Chapter 3
The garden appeared after the third bend in the path. Jayden slowed when she saw it — rows of herbs and vegetables arranged in careful lines, a wrought iron bench facing the morning sun. Someone worked near the back, kneeling beside a patch of dark soil. Jayden's grip tightened on the honey jar. This was simple. Return the coin, accept their thanks, leave knowing she'd done the right thing.
The figure stood when Jayden approached. An older woman with dirt on her knees and a trowel in her hand, her other tools laid out in a neat row on the ground — a fork, a cultivator, each handle worn smooth from years of use. Jayden held out the coin. "I found this in my garden. Betsy said it might be yours." The woman took it, turned it over, her thumb finding the crescent moon scratch the same way Betsy had. But instead of relief, her face went still. "You found this in your garden?" Her voice was quiet, careful. "Not near it. Not beside it. In it?" Jayden nodded, uncertain why it mattered. The woman set the coin on the bench and picked up her trowel again. "Then you need to go back to Betsy. Ask her where that coin was before you dug it up. Ask her what she buried there."
Jayden felt something cold settle in her chest. "I don't understand. It's just a coin." The woman knelt again, pressing the trowel into the soil with more force than seemed necessary. "It's not just a coin. And if Betsy sent you here with honey and a pretty story, she's hoping you won't ask the right questions." She looked up, and her expression wasn't unkind, just tired. "You did a good thing bringing it back. But if you want the truth, you have to go back and demand it. Not ask. Demand."

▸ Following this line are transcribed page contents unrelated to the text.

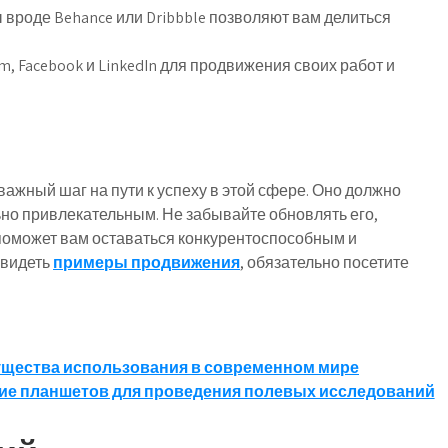
вроде Behance или Dribbble позволяют вам делиться
m, Facebook и LinkedIn для продвижения своих работ и
ажный шаг на пути к успеху в этой сфере. Оно должно
ьно привлекательным. Не забывайте обновлять его,
поможет вам оставаться конкурентоспособным и
увидеть
примеры продвижения
, обязательно посетите
ущества использования в современном мире
ие планшетов для проведения полевых исследований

Jayden stood there, the honey jar still in her hand, the path back to the bee yard suddenly feeling longer than it had before. She'd wanted this to be simple — return the coin, be thanked, be good. But the woman had turned back to her work, dismissing her without taking the coin, without offering the gratitude Jayden had expected. The jar of honey felt different now. Not like a gesture of sincerity, but like a distraction. Like something meant to keep her smiling and not asking why her garden plot had a gold coin buried in it in the first place. She looked at the bench where the coin still sat, then back at the woman who wouldn't meet her eyes. Jayden picked up the coin, left the honey jar on the bench, and started walking back the way she'd come. This time, she wasn't going to smile through it.